The TidyHTMLTreeBuilder that cElementTree provides is quite nice, but I do tend to not really want the extra processing that Tidy adds. lxml's HTML parser seems to focus more on what I want - going from HTML to an element tree.

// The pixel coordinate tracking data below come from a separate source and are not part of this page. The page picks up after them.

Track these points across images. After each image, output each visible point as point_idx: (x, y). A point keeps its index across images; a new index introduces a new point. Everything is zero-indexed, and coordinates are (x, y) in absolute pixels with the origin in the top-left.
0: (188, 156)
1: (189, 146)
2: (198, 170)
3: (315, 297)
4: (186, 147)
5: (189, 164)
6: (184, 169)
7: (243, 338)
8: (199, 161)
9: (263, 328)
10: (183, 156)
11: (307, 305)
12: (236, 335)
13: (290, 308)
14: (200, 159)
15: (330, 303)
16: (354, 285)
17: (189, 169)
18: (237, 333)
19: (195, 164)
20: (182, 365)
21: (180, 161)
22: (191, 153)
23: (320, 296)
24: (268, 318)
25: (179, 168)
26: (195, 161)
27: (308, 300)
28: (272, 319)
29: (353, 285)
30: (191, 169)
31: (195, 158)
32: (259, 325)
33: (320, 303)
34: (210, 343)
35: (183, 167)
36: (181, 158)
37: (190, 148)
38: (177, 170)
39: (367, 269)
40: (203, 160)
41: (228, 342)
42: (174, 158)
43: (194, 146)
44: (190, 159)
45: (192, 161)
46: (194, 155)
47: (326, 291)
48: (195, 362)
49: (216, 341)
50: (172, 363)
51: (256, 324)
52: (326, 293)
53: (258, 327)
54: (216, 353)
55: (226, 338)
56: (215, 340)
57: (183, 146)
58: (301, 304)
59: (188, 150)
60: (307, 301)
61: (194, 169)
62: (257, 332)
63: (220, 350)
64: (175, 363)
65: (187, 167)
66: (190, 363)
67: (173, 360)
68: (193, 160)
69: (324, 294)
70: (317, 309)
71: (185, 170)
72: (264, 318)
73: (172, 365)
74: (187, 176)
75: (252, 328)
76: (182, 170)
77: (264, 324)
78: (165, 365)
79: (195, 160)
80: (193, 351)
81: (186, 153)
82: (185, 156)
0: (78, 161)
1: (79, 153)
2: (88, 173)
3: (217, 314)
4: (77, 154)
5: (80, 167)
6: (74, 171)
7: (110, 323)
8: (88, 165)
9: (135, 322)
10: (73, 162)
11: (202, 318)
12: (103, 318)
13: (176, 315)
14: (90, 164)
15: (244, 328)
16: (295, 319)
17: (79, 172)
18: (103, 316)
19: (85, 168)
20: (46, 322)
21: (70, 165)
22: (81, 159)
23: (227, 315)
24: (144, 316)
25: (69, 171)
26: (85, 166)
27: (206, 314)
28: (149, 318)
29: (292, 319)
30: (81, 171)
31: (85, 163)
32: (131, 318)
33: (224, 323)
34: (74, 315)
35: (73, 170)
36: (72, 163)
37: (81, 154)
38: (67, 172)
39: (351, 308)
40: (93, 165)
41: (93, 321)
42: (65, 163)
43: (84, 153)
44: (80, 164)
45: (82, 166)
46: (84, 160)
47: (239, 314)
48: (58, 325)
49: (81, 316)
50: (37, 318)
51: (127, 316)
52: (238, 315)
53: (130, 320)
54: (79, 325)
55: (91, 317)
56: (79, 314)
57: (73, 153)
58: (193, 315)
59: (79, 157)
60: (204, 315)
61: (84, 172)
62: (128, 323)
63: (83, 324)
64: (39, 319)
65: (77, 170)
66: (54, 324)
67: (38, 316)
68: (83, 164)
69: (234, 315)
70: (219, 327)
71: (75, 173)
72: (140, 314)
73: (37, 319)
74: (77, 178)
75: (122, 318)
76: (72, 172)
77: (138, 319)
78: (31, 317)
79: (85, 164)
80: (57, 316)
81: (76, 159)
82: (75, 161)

>>> import cElementTree as etree >>> from elementtidy import TidyHTMLTreeBuilder >>> from cStringIO import StringIO >>> html = "<html><head><title>Hello<body><H1>Hi!</h1>Foo<p>Bar<br>baz" >>> tree = TidyHTMLTreeBuilder.parse(StringIO(html)) >>> etree.tostring(tree.getroot()) '<html:html xmlns:html="http://www.w3.org/1999/xhtml">\n<html:head>\n <html:meta content="HTML Tidy for Linux/x86 (vers 1st July 2003), see www.w3.org" name="generator" />\n<html:title>Hello</html:title>\n </html:head>\n<html:body>\n<html:h1>Hi!</html:h1>\nFoo\n <html:p>Bar<html:br />\nbaz</html:p>\n</html:body>\n</html:html>'
>>> from lxml import etree >>> html = "<html><head><title>Hello<body><H1>Hi!</h1>Foo<p>Bar<br>baz" >>> etree.tostring(etree.HTML(html)) '<html><head><title>Hello</title></head><body><h1>Hi!</h1> <p>Foo</p><p>Bar<br/>baz</p></body></html>'
I think this would make some of the parsing I do in my web crawler a bit easier. I'll definitely look into it.